Devastated. Sickened. Dumbfounded. Disappointed.
These are the only words that truly represents how I felt when the Exonerated Five case was brought to my attention. I had never seen something so horrific and heartbreaking, since the Scottsboro 9 case.
After I finished watching the Netflix series about them, “When They See Us,” my soul urged me to dig deeper into the case, and read the transcripts and records. I just wanted to understand why young people, especially young Black and Hispanic males, are such targets in the criminal justice system. There may be more innocent young people being falsely accused of or convicted of a crime they did not commit. “The Exonerated Five” are just one of the few the world has chosen to acknowledge.

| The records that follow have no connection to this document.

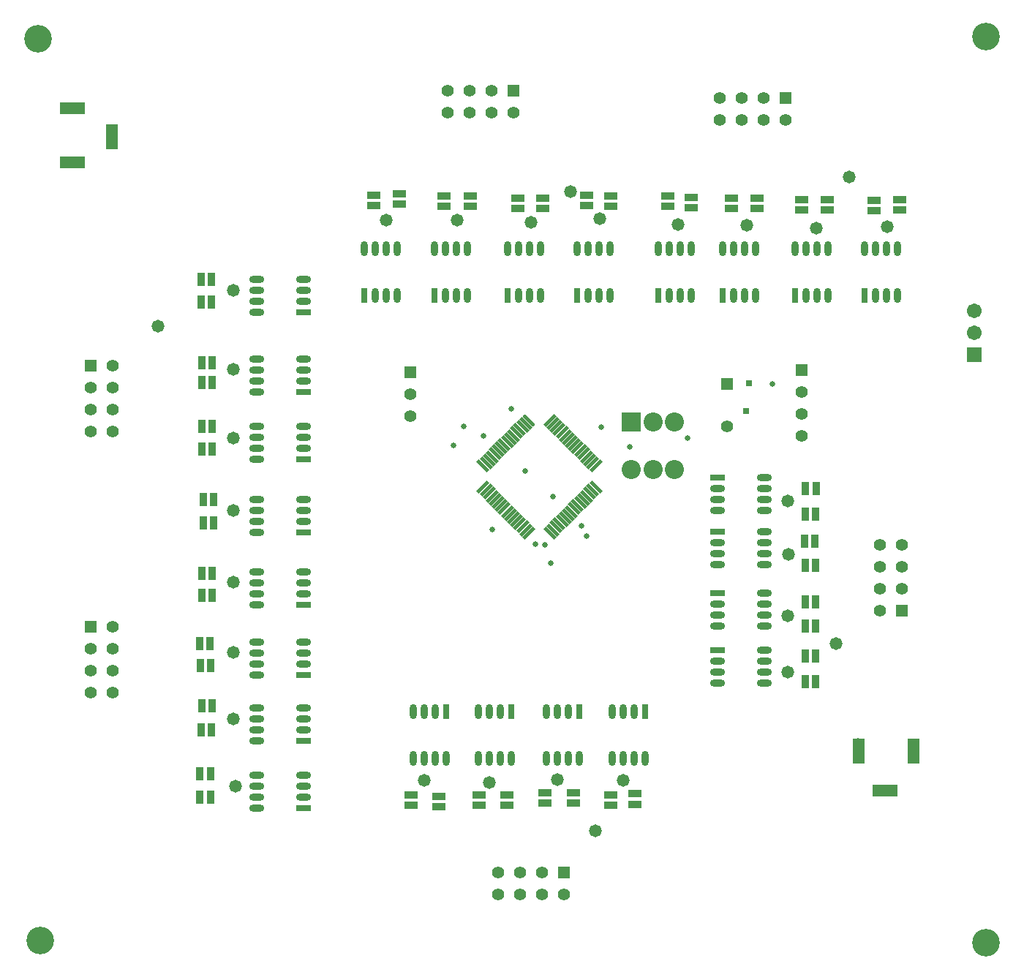
<source format=gts>
%FSTAX23Y23*%
%MOIN*%
%SFA1B1*%

%IPPOS*%
%AMD29*
4,1,4,0.030700,0.018100,0.018100,0.030700,-0.030700,-0.018100,-0.018100,-0.030700,0.030700,0.018100,0.0*
%
%AMD30*
4,1,4,-0.018100,0.030700,-0.030700,0.018100,0.018100,-0.030700,0.030700,-0.018100,-0.018100,0.030700,0.0*
%
%AMD31*
4,1,4,-0.011700,0.024300,-0.024300,0.011700,0.011700,-0.024300,0.024300,-0.011700,-0.011700,0.024300,0.0*
1,1,0.017843,-0.018000,0.018000*
1,1,0.017843,0.018000,-0.018000*
%
%ADD23R,0.059181X0.035559*%
%ADD24R,0.035559X0.059181*%
%ADD25R,0.031622X0.069023*%
%ADD26O,0.031622X0.069023*%
%ADD27R,0.069023X0.031622*%
%ADD28O,0.069023X0.031622*%
G04~CAMADD=29~9~0.0~0.0~178.4~690.2~0.0~0.0~0~0.0~0.0~0.0~0.0~0~0.0~0.0~0.0~0.0~0~0.0~0.0~0.0~315.0~614.0~613.0*
%ADD29D29*%
G04~CAMADD=30~9~0.0~0.0~178.4~690.2~0.0~0.0~0~0.0~0.0~0.0~0.0~0~0.0~0.0~0.0~0.0~0~0.0~0.0~0.0~45.0~614.0~613.0*
%ADD30D30*%
G04~CAMADD=31~3~0.0~0.0~178.4~690.2~0.0~0.0~0~0.0~0.0~0.0~0.0~0~0.0~0.0~0.0~0.0~0~0.0~0.0~0.0~45.0~538.0~538.0*
%ADD31D31*%
%ADD32R,0.031622X0.027685*%
%ADD33R,0.055244X0.055244*%
%ADD34C,0.055244*%
%ADD35R,0.086740X0.086740*%
%ADD36C,0.086740*%
%ADD37C,0.126110*%
%ADD38R,0.067055X0.067055*%
%ADD39C,0.067055*%
%ADD40R,0.114299X0.055244*%
%ADD41R,0.055244X0.114299*%
%ADD42R,0.055244X0.055244*%
%ADD43C,0.026000*%
%ADD44C,0.058000*%
%LNpcb1-1*%
%LPD*%
G54D23*
X0551Y03831D03*
Y03878D03*
X04465Y01143D03*
Y01096D03*
X05915Y03821D03*
Y03868D03*
X0525Y03831D03*
Y03878D03*
X0494Y03821D03*
Y03868D03*
X0514Y03836D03*
Y03883D03*
X0417Y03836D03*
Y03883D03*
X0461Y03831D03*
Y03878D03*
X0449Y03831D03*
Y03878D03*
X04825Y03821D03*
Y03868D03*
X06565Y03816D03*
Y03863D03*
X04285Y03841D03*
Y03888D03*
X0645Y03811D03*
Y03858D03*
X058Y03821D03*
Y03868D03*
X05615Y03826D03*
Y03873D03*
X0612Y03816D03*
Y03863D03*
X06235Y03816D03*
Y03863D03*
X0434Y01148D03*
Y01101D03*
X0465Y0115D03*
Y01102D03*
X0495Y0116D03*
Y01112D03*
X0525Y01148D03*
Y01101D03*
X04775Y0115D03*
Y01102D03*
X0508Y01158D03*
Y01111D03*
X0536Y01155D03*
Y01107D03*
G54D24*
X06136Y0243D03*
X06183D03*
X06137Y02545D03*
X06185D03*
X03425Y0114D03*
X03377D03*
X06135Y02195D03*
X06182D03*
X06131Y02305D03*
X06178D03*
X06136Y0192D03*
X06183D03*
X06135Y0203D03*
X06182D03*
X03422Y0184D03*
X03375D03*
X03432Y0206D03*
X03385D03*
X03432Y0216D03*
X03385D03*
X0343Y01445D03*
X03383D03*
X03425Y0174D03*
X03378D03*
X03438Y0239D03*
X03391D03*
X03433Y0283D03*
X03386D03*
X03433Y0312D03*
X03386D03*
X03425Y01245D03*
X03377D03*
X03432Y01555D03*
X03385D03*
X03438Y02495D03*
X03391D03*
X03433Y02725D03*
X03386D03*
X03433Y0303D03*
X03386D03*
X0343Y03395D03*
X03382D03*
X0343Y035D03*
X03382D03*
X06136Y01782D03*
X06183D03*
X06136Y01665D03*
X06183D03*
G54D25*
X06405Y03427D03*
X05405Y0153D03*
X05105D03*
X04795D03*
X045D03*
X0478Y03427D03*
X05095D03*
X05465D03*
X0576D03*
X04125D03*
X04445D03*
X0609D03*
G54D26*
X06455Y03427D03*
X06505D03*
X06555D03*
X06405Y0364D03*
X06455D03*
X06505D03*
X06555D03*
X05355Y0153D03*
X05305D03*
X05255D03*
X05405Y01317D03*
X05355D03*
X05305D03*
X05255D03*
X05055Y0153D03*
X05005D03*
X04955D03*
X05105Y01317D03*
X05055D03*
X05005D03*
X04955D03*
X04745Y0153D03*
X04695D03*
X04645D03*
X04795Y01317D03*
X04745D03*
X04695D03*
X04645D03*
X0445Y0153D03*
X044D03*
X0435D03*
X045Y01317D03*
X0445D03*
X044D03*
X0435D03*
X0483Y03427D03*
X0488D03*
X0493D03*
X0478Y0364D03*
X0483D03*
X0488D03*
X0493D03*
X05145Y03427D03*
X05195D03*
X05245D03*
X05095Y0364D03*
X05145D03*
X05195D03*
X05245D03*
X05515Y03427D03*
X05565D03*
X05615D03*
X05465Y0364D03*
X05515D03*
X05565D03*
X05615D03*
X0581Y03427D03*
X0586D03*
X0591D03*
X0576Y0364D03*
X0581D03*
X0586D03*
X0591D03*
X04175Y03427D03*
X04225D03*
X04275D03*
X04125Y0364D03*
X04175D03*
X04225D03*
X04275D03*
X04495Y03427D03*
X04545D03*
X04595D03*
X04445Y0364D03*
X04495D03*
X04545D03*
X04595D03*
X0614Y03427D03*
X0619D03*
X0624D03*
X0609Y0364D03*
X0614D03*
X0619D03*
X0624D03*
G54D27*
X05737Y02595D03*
Y0207D03*
Y0181D03*
X0385Y0109D03*
Y01395D03*
Y01695D03*
Y02015D03*
Y02345D03*
Y0268D03*
Y02985D03*
Y0335D03*
X05737Y0235D03*
G54D28*
X05737Y02545D03*
Y02495D03*
Y02445D03*
X0595Y02595D03*
Y02545D03*
Y02495D03*
Y02445D03*
X05737Y0202D03*
Y0197D03*
Y0192D03*
X0595Y0207D03*
Y0202D03*
Y0197D03*
Y0192D03*
X05737Y0176D03*
Y0171D03*
Y0166D03*
X0595Y0181D03*
Y0176D03*
Y0171D03*
Y0166D03*
X0385Y0114D03*
Y0119D03*
Y0124D03*
X03637Y0109D03*
Y0114D03*
Y0119D03*
Y0124D03*
X0385Y01445D03*
Y01495D03*
Y01545D03*
X03637Y01395D03*
Y01445D03*
Y01495D03*
Y01545D03*
X0385Y01745D03*
Y01795D03*
Y01845D03*
X03637Y01695D03*
Y01745D03*
Y01795D03*
Y01845D03*
X0385Y02065D03*
Y02115D03*
Y02165D03*
X03637Y02015D03*
Y02065D03*
Y02115D03*
Y02165D03*
X0385Y02395D03*
Y02445D03*
Y02495D03*
X03637Y02345D03*
Y02395D03*
Y02445D03*
Y02495D03*
X0385Y0273D03*
Y0278D03*
Y0283D03*
X03637Y0268D03*
Y0273D03*
Y0278D03*
Y0283D03*
X0385Y03035D03*
Y03085D03*
Y03135D03*
X03637Y02985D03*
Y03035D03*
Y03085D03*
Y03135D03*
X0385Y034D03*
Y0345D03*
Y035D03*
X03637Y0335D03*
Y034D03*
Y0345D03*
Y035D03*
X05737Y023D03*
Y0225D03*
Y022D03*
X0595Y0235D03*
Y023D03*
Y0225D03*
Y022D03*
G54D29*
X04972Y02857D03*
X04986Y02843D03*
X05Y02829D03*
X05014Y02815D03*
X05028Y02801D03*
X05042Y02787D03*
X05056Y02773D03*
X0507Y0276D03*
X05083Y02746D03*
X05097Y02732D03*
X05111Y02718D03*
X05125Y02704D03*
X05139Y0269D03*
X05153Y02676D03*
X05167Y02662D03*
X05181Y02648D03*
X04876Y02343D03*
X04862Y02357D03*
X04848Y02371D03*
X04834Y02385D03*
X0482Y02399D03*
X04806Y02413D03*
X04792Y02427D03*
X04778Y0244D03*
X04764Y02454D03*
X0475Y02468D03*
X04737Y02482D03*
X04723Y02496D03*
X04709Y0251D03*
X04695Y02524D03*
X04681Y02538D03*
X04667Y02552D03*
G54D30*
X05181Y02552D03*
X05167Y02538D03*
X05153Y02524D03*
X05139Y0251D03*
X05125Y02496D03*
X05111Y02482D03*
X05097Y02468D03*
X05083Y02454D03*
X0507Y0244D03*
X05056Y02427D03*
X05042Y02413D03*
X05028Y02399D03*
X05014Y02385D03*
X05Y02371D03*
X04986Y02357D03*
X04972Y02343D03*
X04667Y02648D03*
X04681Y02662D03*
X04695Y02676D03*
X04709Y0269D03*
X04723Y02704D03*
X04737Y02718D03*
X0475Y02732D03*
X04764Y02746D03*
X04778Y0276D03*
X04792Y02773D03*
X04806Y02787D03*
X0482Y02801D03*
X04834Y02815D03*
X04848Y02829D03*
X04862Y02843D03*
G54D31*
X04876Y02857D03*
G54D32*
X0588Y03025D03*
X05865Y029D03*
G54D33*
X0612Y03085D03*
X04335Y03075D03*
X06575Y0199D03*
X0288Y01915D03*
Y03105D03*
G54D34*
X0612Y02985D03*
Y02885D03*
Y02785D03*
X0578Y0283D03*
X05745Y04225D03*
X05845D03*
X05945D03*
X06045D03*
X05745Y04325D03*
X05845D03*
X05945D03*
X04335Y02975D03*
Y02875D03*
X06475Y0229D03*
Y0219D03*
Y0209D03*
Y0199D03*
X06575Y0229D03*
Y0219D03*
Y0209D03*
X04935Y00795D03*
X04835D03*
X04735D03*
X05035Y00695D03*
X04935D03*
X04835D03*
X04735D03*
X0288Y01815D03*
Y01715D03*
Y01615D03*
X0298Y01915D03*
Y01815D03*
Y01715D03*
Y01615D03*
X0288Y03005D03*
Y02905D03*
Y02805D03*
X0298Y03105D03*
Y03005D03*
Y02905D03*
Y02805D03*
X04705Y0436D03*
X04605D03*
X04505D03*
X04805Y0426D03*
X04705D03*
X04605D03*
X04505D03*
G54D35*
X05343Y0285D03*
G54D36*
X05441Y0285D03*
X0554D03*
X05343Y02633D03*
X05441D03*
X0554D03*
G54D37*
X0264Y04595D03*
X0696Y04605D03*
Y00475D03*
X0265Y00485D03*
G54D38*
X06905Y03155D03*
G54D39*
X06905Y03255D03*
Y03355D03*
G54D40*
X02795Y04279D03*
Y04031D03*
X06498Y01168D03*
G54D41*
X02976Y04149D03*
X06628Y0135D03*
X0638D03*
G54D42*
X0578Y03022D03*
X06045Y04325D03*
X05035Y00795D03*
X04805Y0436D03*
G54D43*
X0458Y0283D03*
X04977Y02207D03*
X05335Y02735D03*
X05985Y03022D03*
X056Y02775D03*
X0486Y02625D03*
X06381Y0139D03*
X06376Y01395D03*
X05115Y02375D03*
X04985Y0251D03*
X0495Y0229D03*
X04907Y02292D03*
X0514Y0233D03*
X04709Y0236D03*
X0467Y02785D03*
X04795Y0291D03*
X05205Y02825D03*
X04532Y02743D03*
G54D44*
X0353Y02445D03*
X0518Y00985D03*
X044Y01215D03*
X04695Y01207D03*
X05305Y01215D03*
X05005Y0122D03*
X06275Y0184D03*
X06055Y0171D03*
Y01965D03*
X0606Y02245D03*
X06055Y0249D03*
X06335Y03965D03*
X0651Y0374D03*
X06185Y03733D03*
X0587Y03745D03*
X05555Y0375D03*
X05065Y039D03*
X052Y03775D03*
X04885Y0376D03*
X0455Y0377D03*
X04225D03*
X0354Y0119D03*
X0353Y01495D03*
Y018D03*
Y0212D03*
Y02775D03*
X03185Y03285D03*
X0353Y0309D03*
Y0345D03*
M02*
</source>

Five Black and Latino teenagers from Harlem: Antron McCray, Kevin Richardson, Raymond Santana, Korey Wise, and Yusef Salaam were probably thinking how much fun they would have in the park. They never would have thought that they would end up in prison. The five were coerced and manipulated by the police, without their parents or any adults. These teens were unaware of their rights; the police abused their power and used their ignorance of the law against them. At the end of the trial, the five young men were convicted and their lives were ruined forever.
After suffering in their teen years and more in juvenile and prison, and subsequently being released, they still did not get real justice. Real justice would have been for the police to arrest the real criminals the first time. Real justice would have been for the police to follow proper procedure and protocol when interrogating young males. Real justice would have been to release these five young males because of lack of evidence. Sadly, real justice has not been served.
Although these young men were all freed from prison and received a few million dollars, their lives are forever changed. Money does not take away the pain and trauma held within their hearts. Money does not make up for the years they lost behind bars. Their youth was stripped away from them. They will never be able to experience prom, the desperation to walk across the stage, the stresses of the tests and homework, the joys of pep rallies, or just hanging out with their friends. They never got the chance to just be boys and they never will.
What makes my heart ache the most is that injustices like these continue to happen. Despite the outcry, outrage, and publicity of these injustices, I see no evidence of change.
“When They See Us” first came out everyone was #justice for exonerated five. Months later, the fervor and passion seems to have died and no one even talks about them anymore. Injustice does not die and we need to talk about it. Our young black and brown males are targeted and criminalized. This must change. One of the keys to change is love. Love from everyone one as a whole. This isn’t White vs. Black. This is White, Black, Hispanic, Arabic, etc. vs. Racism and Injustice.
If everyone would come together to fight injustice, then perhaps some changes could happen in the courts, police departments, and correctional facilities. Maybe justice would be applied properly.
However, there are challenges to this ideal. Events, news, and other issues are pulling everyone apart. We have been programmed to believe that each race is very different from one another, and that one race is better than another. We have allowed stereotypes to affect our judgment, to distrust, and form opinions and thoughts without knowing the individuals. We need to talk to people and get to know them before we dismiss them. We need to acknowledge the differences and learn how to handle them. We need to understand that our differences make us unique but together these differences can be powerful enough to bring about change that is so needed in this world.
So, it is time for us to come together to fight injustice and truly make this world a place of love.